The road you’re following is well-worn and well-used, but this stretch is quiet – you haven’t crossed paths with another traveller in a day and a half now. You don’t mind the quiet. The weather has been kind, warm and sunny with a cheerful breeze, and you have your mule and your terrier for company. Sometimes you walk, and sometimes you sit astride the mule’s back, resting a book on the horn of her saddle and glancing up every so often to make sure she hasn’t turned astray. Rarely is the road so smooth and the pace so leisurely that you can read on the go, but you’ll take the opportunity when it presents itself.

Mid-afternoon, you look ahead at the gentle curve in the path, and notice that along its outside edge there’s a break in the brush, grass leading out into a small clearing. As you grow closer, you can see an old covered well standing in the space – perhaps not in the best state of repair, but there’s something idyllic about it sitting there in the sunlight nonetheless. Patting the half-full waterskin hanging at your waist, you wonder if the well is serviceable. Perhaps this would be a good time for a break, either way.

You dismount and take the mule’s reins when she reaches the bend in the road, leading her and the loyal dog into the little clearing. A sign sits crookedly in the ground near the edge of the grass, worn smooth by the elements but still readable: wishing well.

The mule is happy enough to stop and graze while you investigate. The terrier, for his part, sniffs around the clearing a little bit, giving the well itself a wide berth and a small, suspicious growl before something catches his attention in the trees, and he darts off to follow it. You know he’ll be back, so you don’t worry. You’re more surprised by his mistrust of the well – maybe it smells off? Better you didn’t drink from it, then. Not that you could. There’s no bucket to lower, and even if there was, it would probably come up tasting of nickel and copper.

A smile quirks your lips at the thought. What’s the harm, really? You fish in the purse at your belt for small change, and come up with a shilling, shiny and new. That seems appropriate. You lean against the stonework and shut your eyes, searching for just the right wish. Then, when you find it, you flick the coin and let it spin in the air before falling down the shaft.

You don’t realise you’re expecting a splash or a clink until it doesn’t come. Curious, you look down the dark well, and then blink in surprise – surely you can’t have seen what you thought you did. But you let your eyes adjust to the dark for a moment, and there it is: what little light makes it into the depths of the well reflects off a pair of reptilian yellow eyes, unreadable, but unmistakably looking back at you. You almost think you ought to be startled, and certainly you’re a little alarmed, but you feel compelled to keep watching – as if you might discern the face they belong to, might detect some hint of an expression.

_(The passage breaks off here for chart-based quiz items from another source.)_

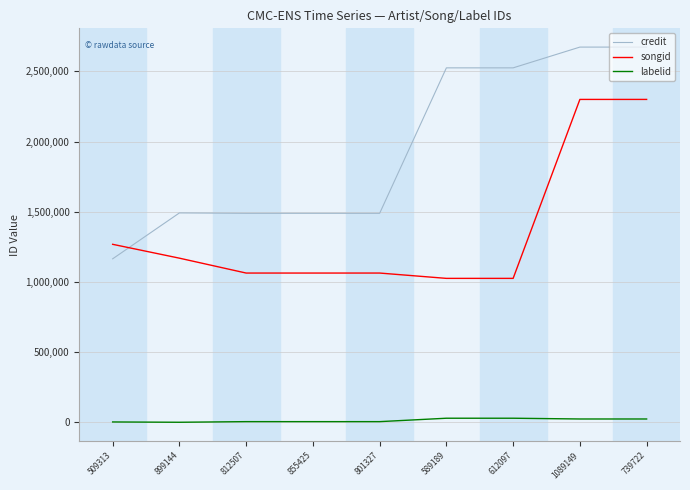

List the series in order of their overall mean, lowest first.

labelid, songid, credit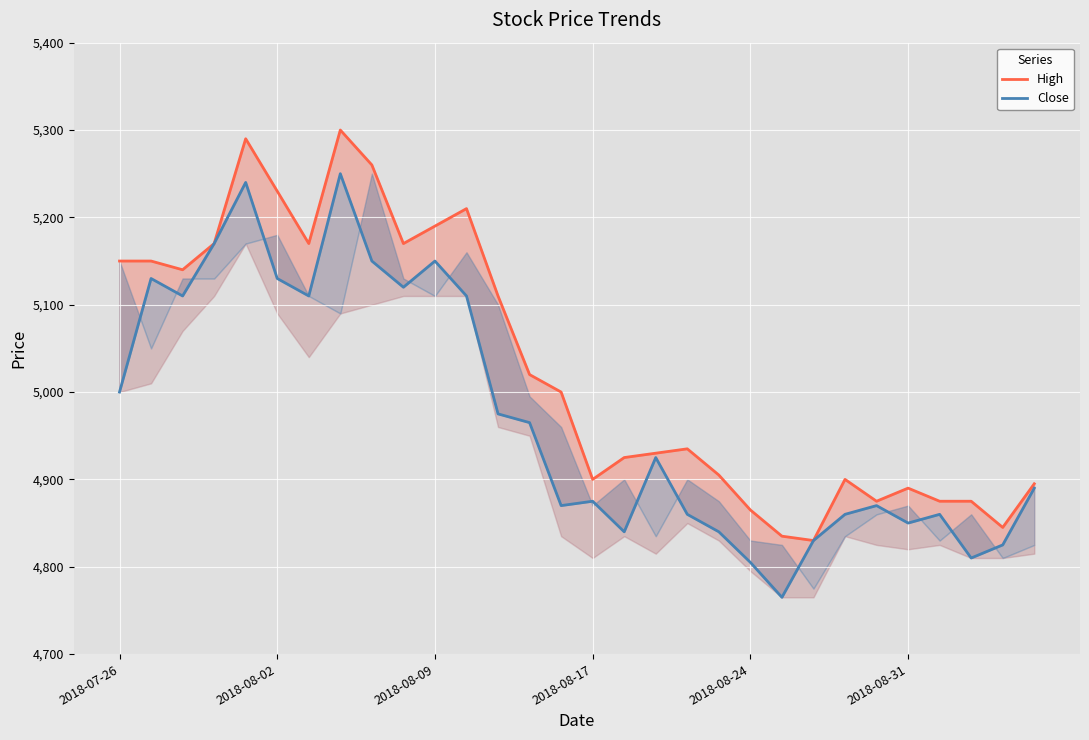

How many categories are shown in the chart?

30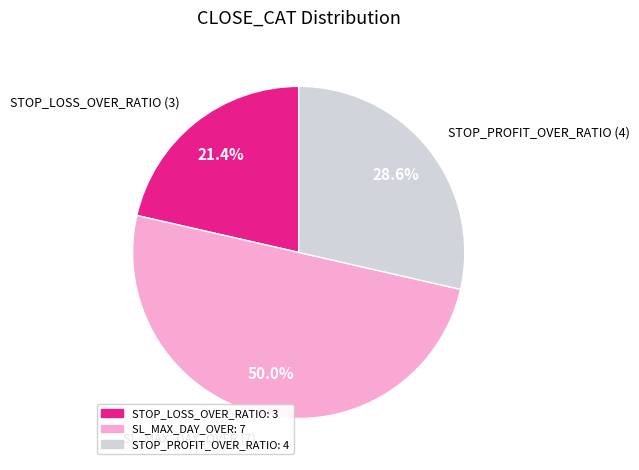

How many segments does this pie chart have?

3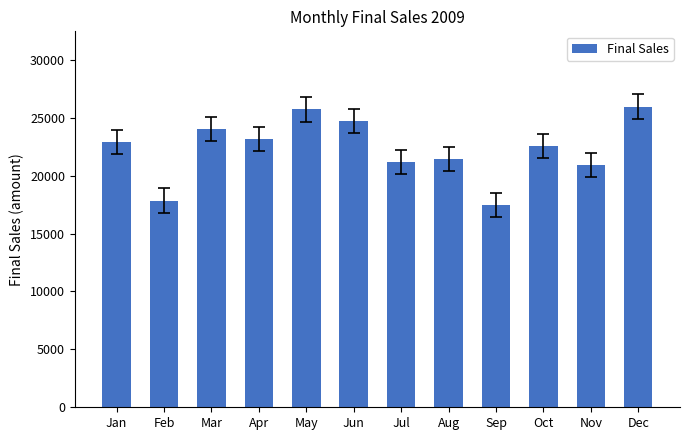

The chart shows a value of 22888.9 at Jan. True or false?

True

Instead, after a long moment, there’s a sound. Small, unsettlingly inhuman, a smug little voice: “SHMUCK.”



(The very silly worldbuilding discussion? It was entirely about trolls. Mean, greedy, crocodilian trolls, living under bridges and in dark caves, swindling people out of their hard-earned money by demanding tolls for safe passage… or maybe, for one particularly small specimen, by hiding out in the bottom of a so-called wishing well and letting the money come to him.)